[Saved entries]
____

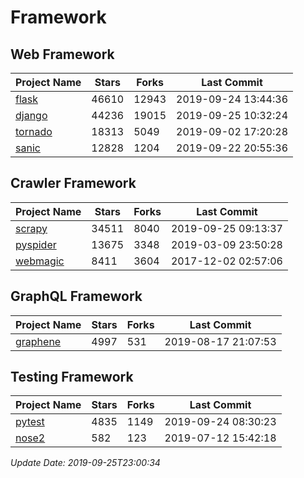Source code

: # Framework

## Web Framework

| Project Name | Stars | Forks | Last Commit |
| ------------ | ----- | ----- | ----------- |
| [flask](https://github.com/pallets/flask) | 46610 | 12943 | 2019-09-24 13:44:36 |
| [django](https://github.com/django/django) | 44236 | 19015 | 2019-09-25 10:32:24 |
| [tornado](https://github.com/tornadoweb/tornado) | 18313 | 5049 | 2019-09-02 17:20:28 |
| [sanic](https://github.com/huge-success/sanic) | 12828 | 1204 | 2019-09-22 20:55:36 |

## Crawler Framework

| Project Name | Stars | Forks | Last Commit |
| ------------ | ----- | ----- | ----------- |
| [scrapy](https://github.com/scrapy/scrapy) | 34511 | 8040 | 2019-09-25 09:13:37 |
| [pyspider](https://github.com/binux/pyspider) | 13675 | 3348 | 2019-03-09 23:50:28 |
| [webmagic](https://github.com/code4craft/webmagic) | 8411 | 3604 | 2017-12-02 02:57:06 |

## GraphQL Framework

| Project Name | Stars | Forks | Last Commit |
| ------------ | ----- | ----- | ----------- |
| [graphene](https://github.com/graphql-python/graphene) | 4997 | 531 | 2019-08-17 21:07:53 |

## Testing Framework

| Project Name | Stars | Forks | Last Commit |
| ------------ | ----- | ----- | ----------- |
| [pytest](https://github.com/pytest-dev/pytest) | 4835 | 1149 | 2019-09-24 08:30:23 |
| [nose2](https://github.com/nose-devs/nose2) | 582 | 123 | 2019-07-12 15:42:18 |

*Update Date: 2019-09-25T23:00:34*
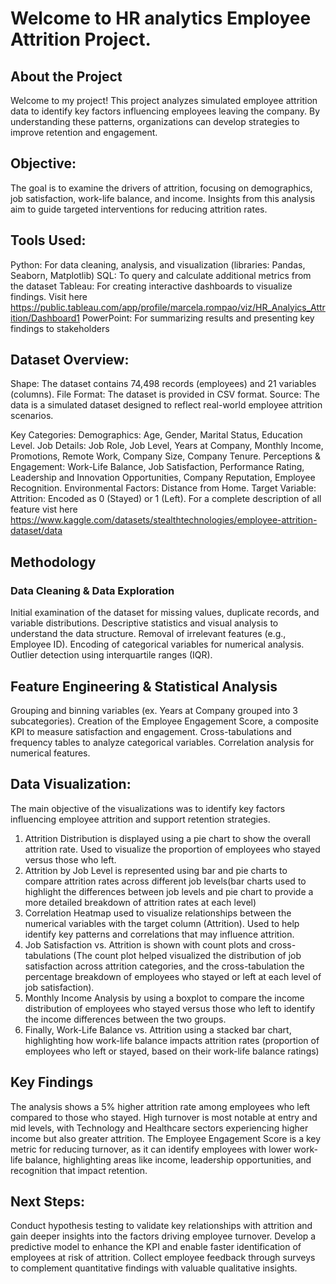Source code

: # Welcome to HR analytics Employee Attrition Project.

## About the Project
Welcome to my project! This project analyzes simulated employee attrition data to identify key factors influencing employees leaving the company. By understanding these patterns, organizations can develop strategies to improve retention and engagement.

## Objective:
The goal is to examine the drivers of attrition, focusing on demographics, job satisfaction, work-life balance, and income. Insights from this analysis aim to guide targeted interventions for reducing attrition rates.

## Tools Used:
Python: For data cleaning, analysis, and visualization (libraries: Pandas, Seaborn, Matplotlib)
SQL: To query and calculate additional metrics from the dataset
Tableau: For creating interactive dashboards to visualize findings. Visit here https://public.tableau.com/app/profile/marcela.rompao/viz/HR_Analyics_Attrition/Dashboard1
PowerPoint: For summarizing results and presenting key findings to stakeholders

## Dataset Overview:
Shape: The dataset contains 74,498 records (employees) and 21 variables (columns).
File Format: The dataset is provided in CSV format.
Source: The data is a simulated dataset designed to reflect real-world employee attrition scenarios.

Key Categories:
Demographics: Age, Gender, Marital Status, Education Level.
Job Details: Job Role, Job Level, Years at Company, Monthly Income, Promotions, Remote Work, Company Size, Company Tenure.
Perceptions & Engagement: Work-Life Balance, Job Satisfaction, Performance Rating, Leadership and Innovation Opportunities, Company Reputation, Employee Recognition.
Environmental Factors: Distance from Home.
Target Variable:
Attrition: Encoded as 0 (Stayed) or 1 (Left).
For a complete description of all feature vist here https://www.kaggle.com/datasets/stealthtechnologies/employee-attrition-dataset/data

## Methodology

### Data Cleaning & Data Exploration
Initial examination of the dataset for missing values, duplicate records, and variable distributions.
Descriptive statistics and visual analysis to understand the data structure.
Removal of irrelevant features (e.g., Employee ID).
Encoding of categorical variables for numerical analysis.
Outlier detection using interquartile ranges (IQR).

## Feature Engineering & Statistical Analysis
Grouping and binning variables (ex. Years at Company grouped into 3 subcategories).
Creation of the Employee Engagement Score, a composite KPI to measure satisfaction and engagement.
Cross-tabulations and frequency tables to analyze categorical variables.
Correlation analysis for numerical features.

## Data Visualization:
The main objective of the visualizations was to identify key factors influencing employee attrition and support retention strategies.
1. Attrition Distribution is displayed using a pie chart to show the overall attrition rate. Used to visualize the proportion of employees who stayed versus those who left.
2. Attrition by Job Level is represented using bar and pie charts to compare attrition rates across different job levels(bar charts used to highlight the differences between job levels and pie chart to provide a more detailed breakdown of attrition rates at each level)
3. Correlation Heatmap used to visualize relationships between the numerical variables with the target column (Attrition). Used to help identify key patterns and correlations that may influence attrition.
4. Job Satisfaction vs. Attrition is shown with count plots and cross-tabulations (The count plot helped visualized the distribution of job satisfaction across attrition categories, and the  cross-tabulation the percentage breakdown of employees who stayed or left at each level of job satisfaction).
5. Monthly Income Analysis by using a boxplot to compare the income distribution of employees who stayed versus those who left to identify the income differences between the two groups.
6. Finally, Work-Life Balance vs. Attrition using a stacked bar chart, highlighting how work-life balance impacts attrition rates (proportion of employees who left or stayed, based on their work-life balance ratings)

## Key Findings
The analysis shows a 5% higher attrition rate among employees who left compared to those who stayed. 
High turnover is most notable at entry and mid levels, with Technology and Healthcare sectors experiencing higher income but also greater attrition. 
The Employee Engagement Score is a key metric for reducing turnover, as it can identify employees with lower work-life balance, highlighting areas like income, leadership opportunities, and recognition that impact retention. 

## Next Steps:
Conduct hypothesis testing to validate key relationships with attrition and gain deeper insights into the factors driving employee turnover.
Develop a predictive model to enhance the KPI and enable faster identification of employees at risk of attrition.
Collect employee feedback through surveys to complement quantitative findings with valuable qualitative insights.
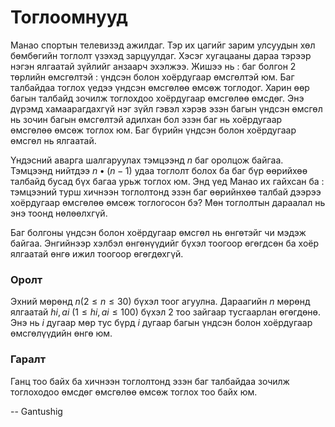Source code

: ﻿Тоглоомнууд
============
Манао спортын телевизэд ажилдаг. Тэр их цагийг зарим улсуудын хөл бөмбөгийн тоглолт үзэхэд зарцуулдаг. Хэсэг хугацааны дараа тэрээр нэгэн ялгаатай зүйлийг анзаарч эхэлжээ.
Жишээ нь : баг болгон $2$ төрлийн өмсгөлтэй : үндсэн болон хоёрдугаар өмсгөлтэй юм. Баг талбайдаа тоглох үедээ үндсэн өмсгөлөө өмсөж тоглодог. Харин өөр багын талбайд зочилж тоглохдоо хоёрдугаар өмсгөлөө өмсдөг. Энэ дүрэмд хамаарагдахгүй нэг зүйл гэвэл хэрэв эзэн багын үндсэн өмсгөл нь зочин багын өмсгөлтэй адилхан бол эзэн баг нь хоёрдугаар өмсгөлөө өмсөж тоглох юм. Баг бүрийн үндсэн болон хоёрдугаар өмсгөл нь ялгаатай.

Үндэсний аварга шалгаруулах тэмцээнд $n$ баг оролцож байгаа. Тэмцээнд нийтдээ
$n•(n - 1)$ удаа тоглолт болох ба баг бүр өөрийхөө талбайд бусад бүх багаа урьж тоглох юм. Энд үед Манао их гайхсан ба : тэмцээний турш хичнээн тоглолтонд эзэн баг өөрийнхөө талбай дээрээ хоёрдугаар өмсгөлөө өмсөж тоглогосон бэ? Мөн тоглолтын дараалал нь энэ тоонд нөлөөлхгүй.

Баг болгоны үндсэн болон хоёрдугаар өмсгөл нь өнгөтэйг чи мэдэж байгаа. Энгийнээр хэлбэл өнгөнүүдийг бүхэл тоогоор өгөгдсөн ба хоёр ялгаатай өнгө ижил тоогоор өгөгдөхгүй.

### Оролт
Эхний мөрөнд $n (2 ≤ n ≤ 30)$ бүхэл тоог агуулна. Дараагийн $n$ мөрөнд ялгаатай $hi, ai$ $(1 ≤ hi, ai ≤ 100)$ бүхэл $2$ тоо зайгаар тусгаарлан өгөгдөнө. Энэ нь $i$ дугаар мөр тус бүрд $i$ дугаар багын үндсэн болон хоёрдугаар өмсгөлүүдийн өнгө юм.

### Гаралт
Ганц тоо байх ба хичнээн тоглолтонд эзэн баг талбайдаа зочилж тоглоходоо өмсдөг өмсгөлөө өмсөж тоглох тоо байх юм.

-- Gantushig
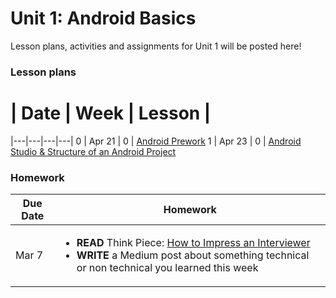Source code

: # Unit 1: Android Basics

Lesson plans, activities and assignments for Unit 1 will be posted here!

### Lesson plans

 # |  Date | Week | Lesson |
|---|---|---|---|
 0 | Apr 21 | 0 | [Android Prework](lessons/week-0/0_Android-Prework.md)
 1 | Apr 23 | 0 | [Android Studio & Structure of an Android Project](lessons/week-0/1_Android-Studio-Structure-of-Android-Project.md)

### Homework

| Due Date | Homework|
|---|---|
| Mar 7 | <ul><li>**READ** Think Piece: [How to Impress an Interviewer](https://medium.com/@joulee/how-to-impress-an-interviewer-c210d9d8e84a)</li><li>**WRITE** a Medium post about something technical or non technical you learned this week</li></ul>
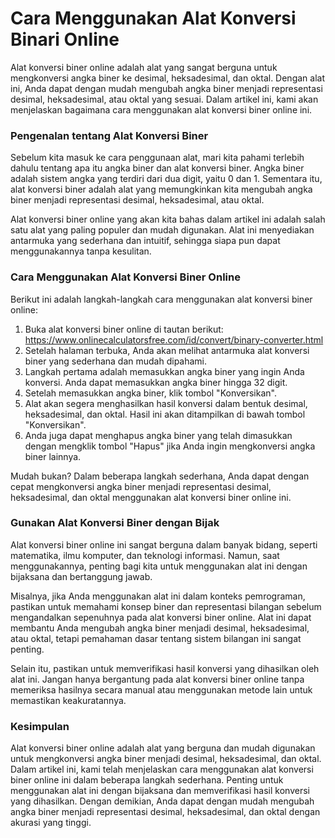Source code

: Cara Menggunakan Alat Konversi Binari Online
============================================

Alat konversi biner online adalah alat yang sangat berguna untuk mengkonversi angka biner ke desimal, heksadesimal, dan oktal. Dengan alat ini, Anda dapat dengan mudah mengubah angka biner menjadi representasi desimal, heksadesimal, atau oktal yang sesuai. Dalam artikel ini, kami akan menjelaskan bagaimana cara menggunakan alat konversi biner online ini.

### Pengenalan tentang Alat Konversi Biner

Sebelum kita masuk ke cara penggunaan alat, mari kita pahami terlebih dahulu tentang apa itu angka biner dan alat konversi biner. Angka biner adalah sistem angka yang terdiri dari dua digit, yaitu 0 dan 1. Sementara itu, alat konversi biner adalah alat yang memungkinkan kita mengubah angka biner menjadi representasi desimal, heksadesimal, atau oktal.

Alat konversi biner online yang akan kita bahas dalam artikel ini adalah salah satu alat yang paling populer dan mudah digunakan. Alat ini menyediakan antarmuka yang sederhana dan intuitif, sehingga siapa pun dapat menggunakannya tanpa kesulitan.

### Cara Menggunakan Alat Konversi Biner Online

Berikut ini adalah langkah-langkah cara menggunakan alat konversi biner online:

1. Buka alat konversi biner online di tautan berikut: <https://www.onlinecalculatorsfree.com/id/convert/binary-converter.html>
2. Setelah halaman terbuka, Anda akan melihat antarmuka alat konversi biner yang sederhana dan mudah dipahami.
3. Langkah pertama adalah memasukkan angka biner yang ingin Anda konversi. Anda dapat memasukkan angka biner hingga 32 digit.
4. Setelah memasukkan angka biner, klik tombol "Konversikan".
5. Alat akan segera menghasilkan hasil konversi dalam bentuk desimal, heksadesimal, dan oktal. Hasil ini akan ditampilkan di bawah tombol "Konversikan".
6. Anda juga dapat menghapus angka biner yang telah dimasukkan dengan mengklik tombol "Hapus" jika Anda ingin mengkonversi angka biner lainnya.

Mudah bukan? Dalam beberapa langkah sederhana, Anda dapat dengan cepat mengkonversi angka biner menjadi representasi desimal, heksadesimal, dan oktal menggunakan alat konversi biner online ini.

### Gunakan Alat Konversi Biner dengan Bijak

Alat konversi biner online ini sangat berguna dalam banyak bidang, seperti matematika, ilmu komputer, dan teknologi informasi. Namun, saat menggunakannya, penting bagi kita untuk menggunakan alat ini dengan bijaksana dan bertanggung jawab.

Misalnya, jika Anda menggunakan alat ini dalam konteks pemrograman, pastikan untuk memahami konsep biner dan representasi bilangan sebelum mengandalkan sepenuhnya pada alat konversi biner online. Alat ini dapat membantu Anda mengubah angka biner menjadi desimal, heksadesimal, atau oktal, tetapi pemahaman dasar tentang sistem bilangan ini sangat penting.

Selain itu, pastikan untuk memverifikasi hasil konversi yang dihasilkan oleh alat ini. Jangan hanya bergantung pada alat konversi biner online tanpa memeriksa hasilnya secara manual atau menggunakan metode lain untuk memastikan keakuratannya.

### Kesimpulan

Alat konversi biner online adalah alat yang berguna dan mudah digunakan untuk mengkonversi angka biner menjadi desimal, heksadesimal, dan oktal. Dalam artikel ini, kami telah menjelaskan cara menggunakan alat konversi biner online ini dalam beberapa langkah sederhana. Penting untuk menggunakan alat ini dengan bijaksana dan memverifikasi hasil konversi yang dihasilkan. Dengan demikian, Anda dapat dengan mudah mengubah angka biner menjadi representasi desimal, heksadesimal, dan oktal dengan akurasi yang tinggi.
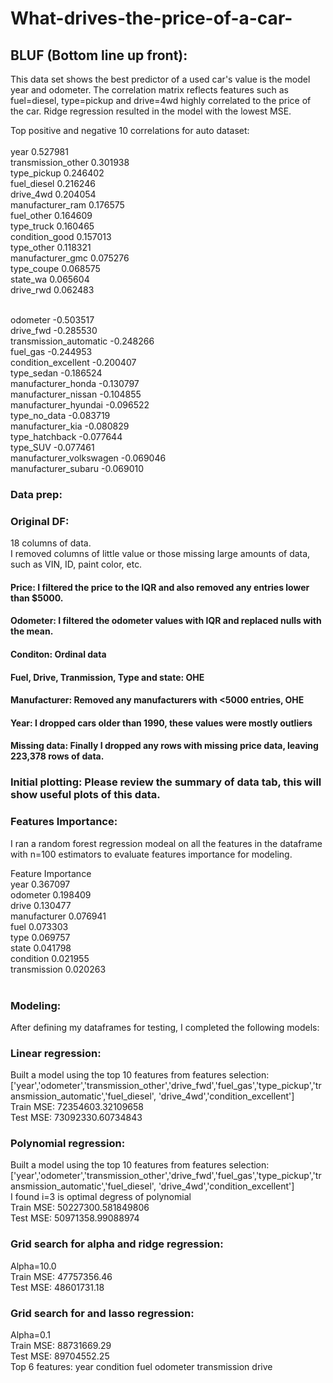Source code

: # What-drives-the-price-of-a-car-

## BLUF (Bottom line up front): 
This data set shows the best predictor of a used car's value is the model year and odometer. The correlation matrix reflects features such as fuel=diesel, type=pickup and drive=4wd highly correlated to the price of the car. Ridge regression resulted in the model with the lowest MSE.

Top positive and negative 10 correlations for auto dataset: <br/>
<br/>
year                  0.527981<br/>
transmission_other    0.301938<br/>
type_pickup           0.246402<br/>
fuel_diesel           0.216246<br/>
drive_4wd             0.204054<br/>
manufacturer_ram      0.176575<br/>
fuel_other            0.164609<br/>
type_truck            0.160465<br/>
condition_good        0.157013<br/>
type_other            0.118321<br/>
manufacturer_gmc      0.075276<br/>
type_coupe            0.068575<br/>
state_wa              0.065604<br/>
drive_rwd             0.062483

<br/>
odometer                  -0.503517<br/>
drive_fwd                 -0.285530<br/>
transmission_automatic    -0.248266<br/>
fuel_gas                  -0.244953<br/>
condition_excellent       -0.200407<br/>
type_sedan                -0.186524<br/>
manufacturer_honda        -0.130797<br/>
manufacturer_nissan       -0.104855<br/>
manufacturer_hyundai      -0.096522<br/>
type_no_data              -0.083719<br/>
manufacturer_kia          -0.080829<br/>
type_hatchback            -0.077644<br/>
type_SUV                  -0.077461<br/>
manufacturer_volkswagen   -0.069046<br/>
manufacturer_subaru       -0.069010<br/>

### Data prep: 

### Original DF:
18 columns of data.
<br/>
I removed columns of little value or those missing large amounts of data, such as VIN, ID, paint color, etc.<br/>

#### Price: I filtered the price to the IQR and also removed any entries lower than $5000.
#### Odometer: I filtered the odometer values with IQR and replaced nulls with the mean.
#### Conditon: Ordinal data
#### Fuel, Drive, Tranmission, Type and state: OHE
#### Manufacturer: Removed any manufacturers with <5000 entries, OHE
#### Year: I dropped cars older than 1990, these values were mostly outliers
#### Missing data: Finally I dropped any rows with missing price data, leaving 223,378 rows of data.

### Initial plotting: Please review the summary of data tab, this will show useful plots of this data.

### Features Importance:
I ran a random forest regression modeal on all the features in the dataframe with n=100 estimators to evaluate features importance for modeling.


Feature  Importance<br/>
year    0.367097<br/>
odometer    0.198409<br/>
drive    0.130477<br/>
manufacturer    0.076941<br/>
fuel    0.073303<br/>
type    0.069757<br/>
state    0.041798<br/>
condition    0.021955<br/>
transmission    0.020263<br/>
<br/>

### Modeling:<br/>
After defining my dataframes for testing, I completed the following models:<br/>

### Linear regression: 
Built a model using the top 10 features from features selection: ['year','odometer','transmission_other','drive_fwd','fuel_gas','type_pickup','transmission_automatic','fuel_diesel', 'drive_4wd','condition_excellent']<br/>
Train MSE:  72354603.32109658<br/>
Test MSE:  73092330.60734843<br/>

### Polynomial regression: 
Built a model using the top 10 features from features selection: ['year','odometer','transmission_other','drive_fwd','fuel_gas','type_pickup','transmission_automatic','fuel_diesel', 'drive_4wd','condition_excellent']<br/>
I found i=3 is optimal degress of polynomial<br/>
Train MSE:  50227300.581849806<br/>
Test MSE:  50971358.99088974<br/>

### Grid search for alpha and ridge regression:<br/>
Alpha=10.0<br/>
Train MSE:  47757356.46<br/>
Test MSE:  48601731.18<br/>

### Grid search for and lasso regression:<br/>
Alpha=0.1<br/>
Train MSE:  88731669.29<br/>
Test MSE:  89704552.25<br/>
Top 6 features:	year	condition	fuel	odometer	transmission	drive<br/>



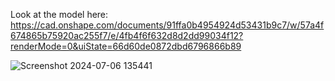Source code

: Look at the model here: https://cad.onshape.com/documents/91ffa0b4954924d53431b9c7/w/57a4f674865b75920ac255f7/e/4fb4f6f632d8d2dd99034f12?renderMode=0&uiState=66d60de0872dbd6796866b89

![Screenshot 2024-07-06 135441](https://github.com/user-attachments/assets/dcf526d2-b56a-4859-852a-1ccaaa236f72)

____

- **What to work on**
Reproduce the material from its first line through the line containing "## Testing Framework", including that line, and leave out the pictures.

- **Exercise output**
Source code

: # Framework

## Web Framework

| Project Name | Stars | Forks | Last Commit |
| ------------ | ----- | ----- | ----------- |
| [flask](https://github.com/pallets/flask) | 46610 | 12943 | 2019-09-24 13:44:36 |
| [django](https://github.com/django/django) | 44236 | 19015 | 2019-09-25 10:32:24 |
| [tornado](https://github.com/tornadoweb/tornado) | 18313 | 5049 | 2019-09-02 17:20:28 |
| [sanic](https://github.com/huge-success/sanic) | 12828 | 1204 | 2019-09-22 20:55:36 |

## Crawler Framework

| Project Name | Stars | Forks | Last Commit |
| ------------ | ----- | ----- | ----------- |
| [scrapy](https://github.com/scrapy/scrapy) | 34511 | 8040 | 2019-09-25 09:13:37 |
| [pyspider](https://github.com/binux/pyspider) | 13675 | 3348 | 2019-03-09 23:50:28 |
| [webmagic](https://github.com/code4craft/webmagic) | 8411 | 3604 | 2017-12-02 02:57:06 |

## GraphQL Framework

| Project Name | Stars | Forks | Last Commit |
| ------------ | ----- | ----- | ----------- |
| [graphene](https://github.com/graphql-python/graphene) | 4997 | 531 | 2019-08-17 21:07:53 |

## Testing Framework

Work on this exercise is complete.